UK - Ill-health and early retirement benefit costs could soar when new disability discrimination laws come into effect, lawyers warn.
They believe insurance premiums for employees who are deemed higher risk will jump once the new regulations – which will prevent direct discrimination in the workplace – are introduced.
Currently, direct discrimination for a disability is possible if it can be shown that the cost of providing a benefit – such as ill-health early retirement – outweighs the reason for giving it.
But this will no longer be the case when the new regulations come into force in October next year.
Sacker & Partners partner Faith Dickson explained: “With costs of self-insurance becoming more obvious – in the absence of scheme surpluses – and more employers setting up DC arrangements, more schemes are likely to insure death benefits and ill-health benefits with an insurance company.
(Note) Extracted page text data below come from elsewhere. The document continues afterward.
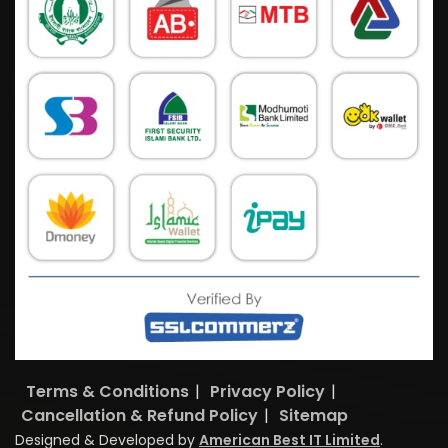
Terms & Conditions
|
Privacy Policy
|
Cancellation & Refund Policy
|
Sitemap
Designed & Developed by
American Best IT Limited
.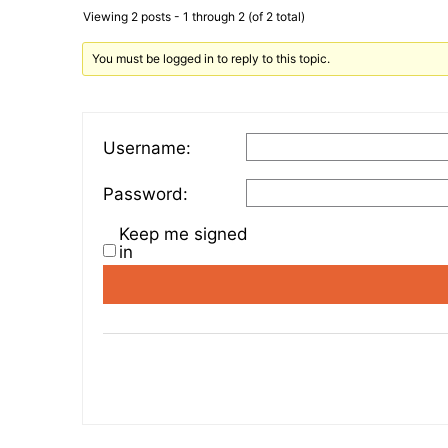
Viewing 2 posts - 1 through 2 (of 2 total)
You must be logged in to reply to this topic.
Username:
Password:
Keep me signed
in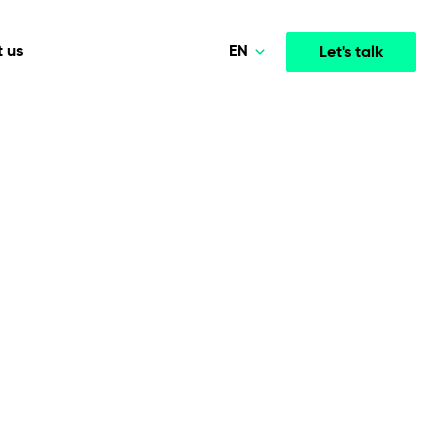
EN
 us
Let's talk
Polski
Norsk
Media & Entertainment
INTELLIGENCE
COOPERATION MODELS
Deutsch
mployee
High-performance streaming and media platforms
opment
Agile Project Management
that drive engagement.
English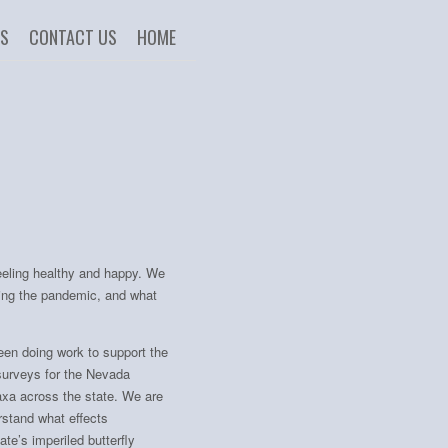
US
CONTACT US
HOME
feeling healthy and happy. We
ing the pandemic, and what
een doing work to support the
surveys for the Nevada
taxa across the state. We are
rstand what effects
te’s imperiled butterfly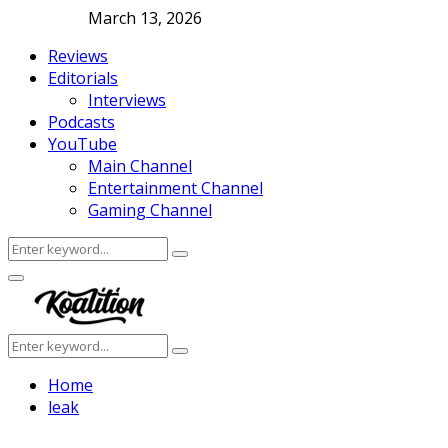
March 13, 2026
Reviews
Editorials
Interviews
Podcasts
YouTube
Main Channel
Entertainment Channel
Gaming Channel
Search
Search
for:
Facebook
Twitter
Instagram
Youtube
Primary
Menu
Search
Search
for:
Home
leak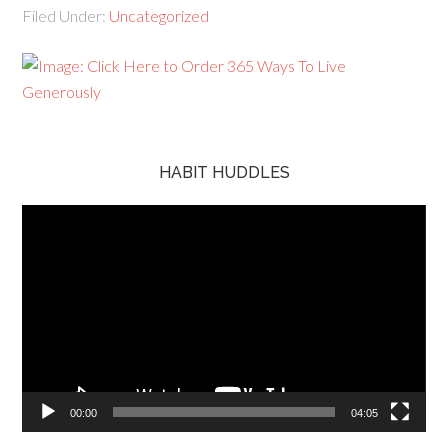
Filed Under:
Uncategorized
HABIT HUDDLES
Video
Player
00:00
04:05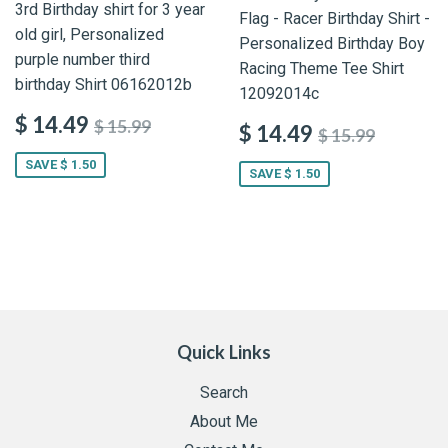
3rd Birthday shirt for 3 year
Flag - Racer Birthday Shirt -
old girl, Personalized
Personalized Birthday Boy
purple number third
Racing Theme Tee Shirt
birthday Shirt 06162012b
12092014c
$ 14.49
$ 15.99
$ 14.49
$ 15.99
SAVE $ 1.50
SAVE $ 1.50
Quick Links
Search
About Me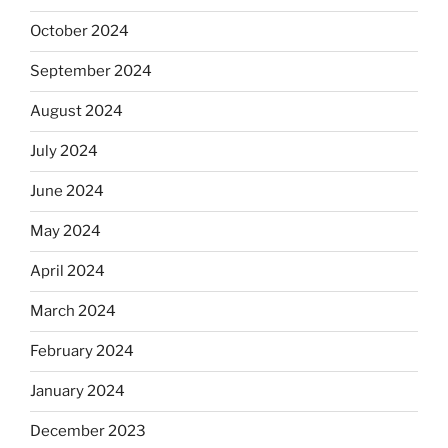
October 2024
September 2024
August 2024
July 2024
June 2024
May 2024
April 2024
March 2024
February 2024
January 2024
December 2023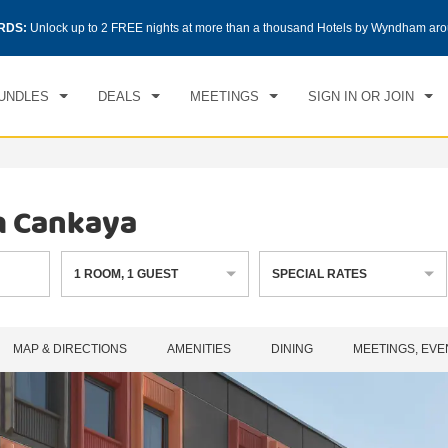
CK IN
CHECKOUT
RDS:
Unlock up to 2 FREE nights at more than a thousand Hotels by Wyndham aro
1
ROOM
,
1
GUEST
, 07 AUG 2026
SAT, 08 AUG 2026
UNDLES
DEALS
MEETINGS
SIGN IN OR JOIN
m Cankaya
1
ROOM
,
1
GUEST
SPECIAL RATES
MAP & DIRECTIONS
AMENITIES
DINING
MEETINGS, EVE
“Where they can, insurance firms will raise the costs of premiums for employees they think are higher risk, and employers and trustees will have to meet the costs head on.”
Legal & General says that as a rule of thumb, ill-health and early retirement benefits cost around 2% of payroll.
And it dismissed lawyers’ fears that the regulations will have a big impact on rates.
L&G group risk director Jane Dale pointed out that ill-health early retirement cover was generally quoted on a group basis, not through individual contracts, so the cost of providing such cover should not change dramatically.